Work to complete >> Would you write out every record that follows exactly, with the pictures left out?

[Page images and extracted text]
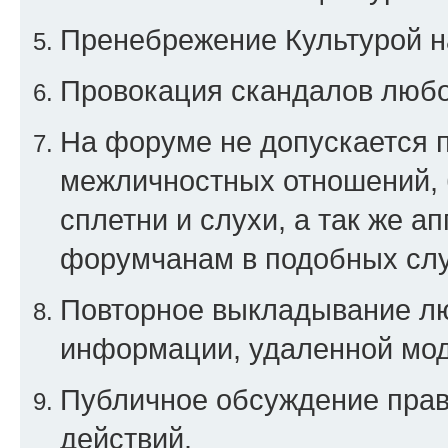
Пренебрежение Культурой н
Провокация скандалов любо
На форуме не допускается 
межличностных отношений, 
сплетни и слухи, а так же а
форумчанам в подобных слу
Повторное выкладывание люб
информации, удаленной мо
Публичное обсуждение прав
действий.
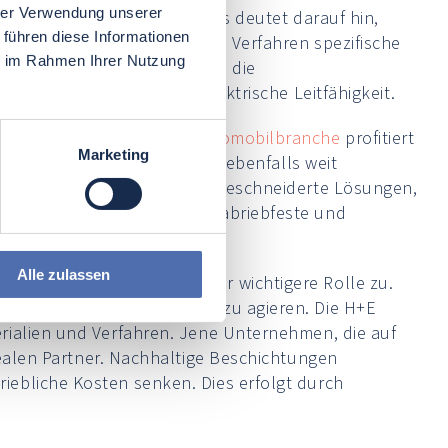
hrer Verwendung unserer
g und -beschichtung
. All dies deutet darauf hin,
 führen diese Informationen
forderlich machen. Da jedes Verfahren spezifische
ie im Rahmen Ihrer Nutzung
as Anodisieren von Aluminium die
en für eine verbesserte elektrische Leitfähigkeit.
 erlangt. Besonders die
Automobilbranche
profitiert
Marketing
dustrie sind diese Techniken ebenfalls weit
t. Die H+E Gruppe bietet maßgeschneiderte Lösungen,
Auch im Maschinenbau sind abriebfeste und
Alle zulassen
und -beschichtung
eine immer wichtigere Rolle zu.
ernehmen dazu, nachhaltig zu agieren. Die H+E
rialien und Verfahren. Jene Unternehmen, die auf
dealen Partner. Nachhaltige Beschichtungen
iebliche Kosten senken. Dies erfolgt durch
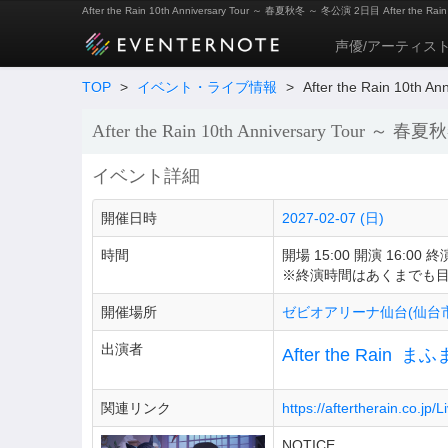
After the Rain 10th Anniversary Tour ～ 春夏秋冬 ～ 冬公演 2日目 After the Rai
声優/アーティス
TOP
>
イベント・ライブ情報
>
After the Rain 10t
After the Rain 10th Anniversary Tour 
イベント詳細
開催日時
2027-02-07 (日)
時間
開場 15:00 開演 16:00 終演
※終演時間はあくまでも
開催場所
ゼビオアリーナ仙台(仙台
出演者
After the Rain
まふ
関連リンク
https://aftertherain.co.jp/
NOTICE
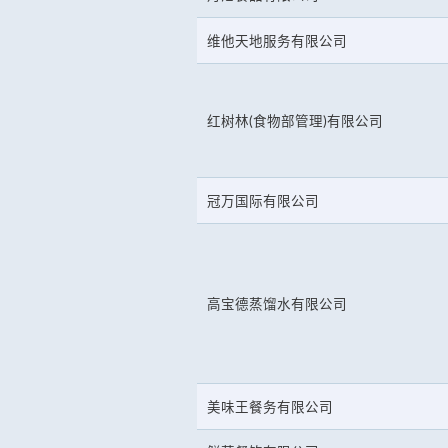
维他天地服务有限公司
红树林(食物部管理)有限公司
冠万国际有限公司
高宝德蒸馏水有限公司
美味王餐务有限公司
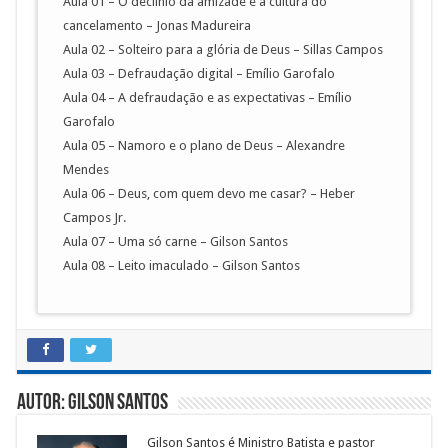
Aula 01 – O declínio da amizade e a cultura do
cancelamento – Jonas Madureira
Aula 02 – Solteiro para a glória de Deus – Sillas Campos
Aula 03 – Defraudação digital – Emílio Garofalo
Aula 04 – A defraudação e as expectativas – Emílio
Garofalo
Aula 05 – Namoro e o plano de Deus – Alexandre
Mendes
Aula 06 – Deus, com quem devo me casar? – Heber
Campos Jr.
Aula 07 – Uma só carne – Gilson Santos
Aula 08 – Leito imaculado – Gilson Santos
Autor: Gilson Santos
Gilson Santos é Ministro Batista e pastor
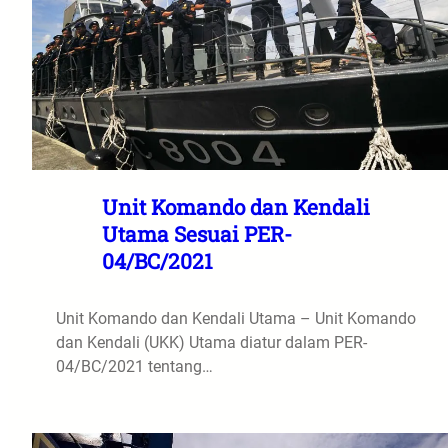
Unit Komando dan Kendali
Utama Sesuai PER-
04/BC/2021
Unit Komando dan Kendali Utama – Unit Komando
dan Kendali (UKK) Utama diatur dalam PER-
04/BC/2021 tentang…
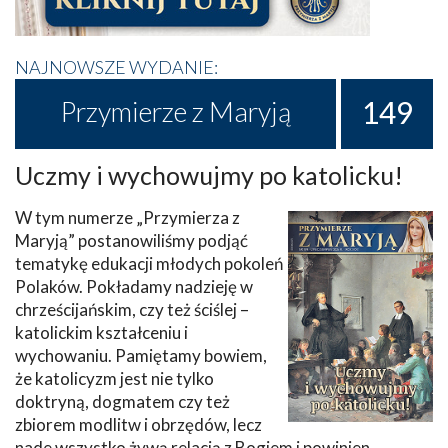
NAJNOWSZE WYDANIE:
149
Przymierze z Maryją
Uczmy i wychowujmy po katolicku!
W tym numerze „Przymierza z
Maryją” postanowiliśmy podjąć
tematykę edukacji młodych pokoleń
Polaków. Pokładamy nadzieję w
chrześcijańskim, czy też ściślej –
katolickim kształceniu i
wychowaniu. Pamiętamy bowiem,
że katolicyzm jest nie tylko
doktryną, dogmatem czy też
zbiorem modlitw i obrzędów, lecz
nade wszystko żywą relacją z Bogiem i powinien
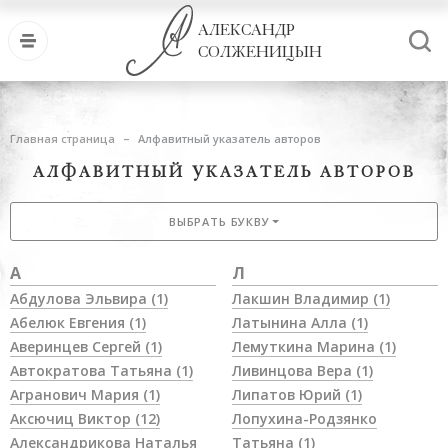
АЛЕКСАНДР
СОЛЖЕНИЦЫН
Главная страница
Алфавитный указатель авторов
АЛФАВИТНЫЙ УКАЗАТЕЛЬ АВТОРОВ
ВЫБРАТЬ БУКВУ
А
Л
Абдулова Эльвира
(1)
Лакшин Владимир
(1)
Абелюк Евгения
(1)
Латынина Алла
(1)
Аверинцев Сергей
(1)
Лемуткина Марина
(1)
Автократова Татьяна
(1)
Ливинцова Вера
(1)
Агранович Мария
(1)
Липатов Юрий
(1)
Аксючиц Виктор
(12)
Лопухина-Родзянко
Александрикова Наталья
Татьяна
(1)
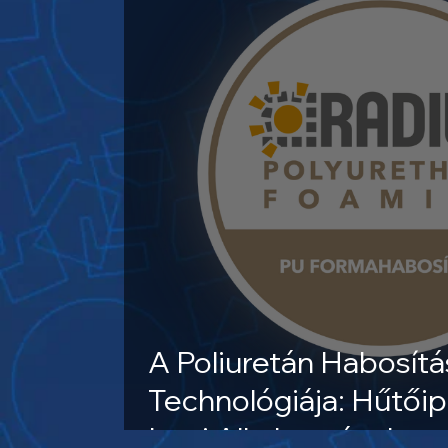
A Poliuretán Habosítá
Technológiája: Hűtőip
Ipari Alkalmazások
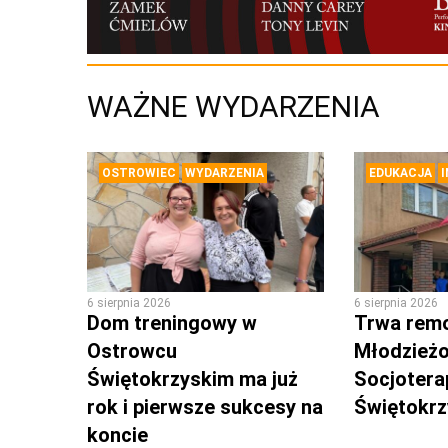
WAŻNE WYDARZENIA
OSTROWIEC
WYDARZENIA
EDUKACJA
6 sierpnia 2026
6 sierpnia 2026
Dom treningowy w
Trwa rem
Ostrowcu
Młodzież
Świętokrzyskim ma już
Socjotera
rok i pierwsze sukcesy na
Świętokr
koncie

Finished task >>
Пренебрежение Культурой н
Провокация скандалов любо
На форуме не допускается 
межличностных отношений, 
сплетни и слухи, а так же а
форумчанам в подобных слу
Повторное выкладывание люб
информации, удаленной мо
Публичное обсуждение прав
действий.
hrer Verwendung unserer
g und -beschichtung
. All dies deutet darauf hin,
 führen diese Informationen
forderlich machen. Da jedes Verfahren spezifische
ie im Rahmen Ihrer Nutzung
as Anodisieren von Aluminium die
en für eine verbesserte elektrische Leitfähigkeit.
 erlangt. Besonders die
Automobilbranche
profitiert
Marketing
dustrie sind diese Techniken ebenfalls weit
t. Die H+E Gruppe bietet maßgeschneiderte Lösungen,
Auch im Maschinenbau sind abriebfeste und
Alle zulassen
und -beschichtung
eine immer wichtigere Rolle zu.
ernehmen dazu, nachhaltig zu agieren. Die H+E
rialien und Verfahren. Jene Unternehmen, die auf
dealen Partner. Nachhaltige Beschichtungen
iebliche Kosten senken. Dies erfolgt durch
After the Rain 10th Anniversary Tour ～ 春夏秋冬 ～ 冬公演 2日目 After the Rai
声優/アーティス
TOP
>
イベント・ライブ情報
>
After the Rain 10t
After the Rain 10th Anniversary Tour 
イベント詳細
開催日時
2027-02-07 (日)
時間
開場 15:00 開演 16:00 終演
※終演時間はあくまでも
開催場所
ゼビオアリーナ仙台(仙台
出演者
After the Rain
まふ
関連リンク
https://aftertherain.co.jp/
NOTICE
维他天地服务有限公司
红树林(食物部管理)有限公司
冠万国际有限公司
高宝德蒸馏水有限公司
美味王餐务有限公司
Aula 01 – O declínio da amizade e a cultura do
cancelamento – Jonas Madureira
Aula 02 – Solteiro para a glória de Deus – Sillas Campos
Aula 03 – Defraudação digital – Emílio Garofalo
Aula 04 – A defraudação e as expectativas – Emílio
Garofalo
Aula 05 – Namoro e o plano de Deus – Alexandre
Mendes
Aula 06 – Deus, com quem devo me casar? – Heber
Campos Jr.
Aula 07 – Uma só carne – Gilson Santos
Aula 08 – Leito imaculado – Gilson Santos
Autor: Gilson Santos
Gilson Santos é Ministro Batista e pastor
Unit Komando dan Kendali
Utama Sesuai PER-
04/BC/2021
Unit Komando dan Kendali Utama – Unit Komando
dan Kendali (UKK) Utama diatur dalam PER-
04/BC/2021 tentang…
NAJNOWSZE WYDANIE:
149
Przymierze z Maryją
Uczmy i wychowujmy po katolicku!
W tym numerze „Przymierza z
Maryją” postanowiliśmy podjąć
tematykę edukacji młodych pokoleń
Polaków. Pokładamy nadzieję w
chrześcijańskim, czy też ściślej –
katolickim kształceniu i
wychowaniu. Pamiętamy bowiem,
że katolicyzm jest nie tylko
doktryną, dogmatem czy też
zbiorem modlitw i obrzędów, lecz
nade wszystko żywą relacją z Bogiem i powinien
АЛЕКСАНДР
СОЛЖЕНИЦЫН
Главная страница
Алфавитный указатель авторов
АЛФАВИТНЫЙ УКАЗАТЕЛЬ АВТОРОВ
ВЫБРАТЬ БУКВУ
А
Л
Абдулова Эльвира
(1)
Лакшин Владимир
(1)
Абелюк Евгения
(1)
Латынина Алла
(1)
Аверинцев Сергей
(1)
Лемуткина Марина
(1)
Автократова Татьяна
(1)
Ливинцова Вера
(1)
Агранович Мария
(1)
Липатов Юрий
(1)
Аксючиц Виктор
(12)
Лопухина-Родзянко
Александрикова Наталья
Татьяна
(1)
A Poliuretán Habosítá
Technológiája: Hűtőip
Ipari Alkalmazások
WAŻNE WYDARZENIA
OSTROWIEC
WYDARZENIA
EDUKACJA
6 sierpnia 2026
6 sierpnia 2026
Dom treningowy w
Trwa rem
Ostrowcu
Młodzież
Świętokrzyskim ma już
Socjotera
rok i pierwsze sukcesy na
Świętokr
koncie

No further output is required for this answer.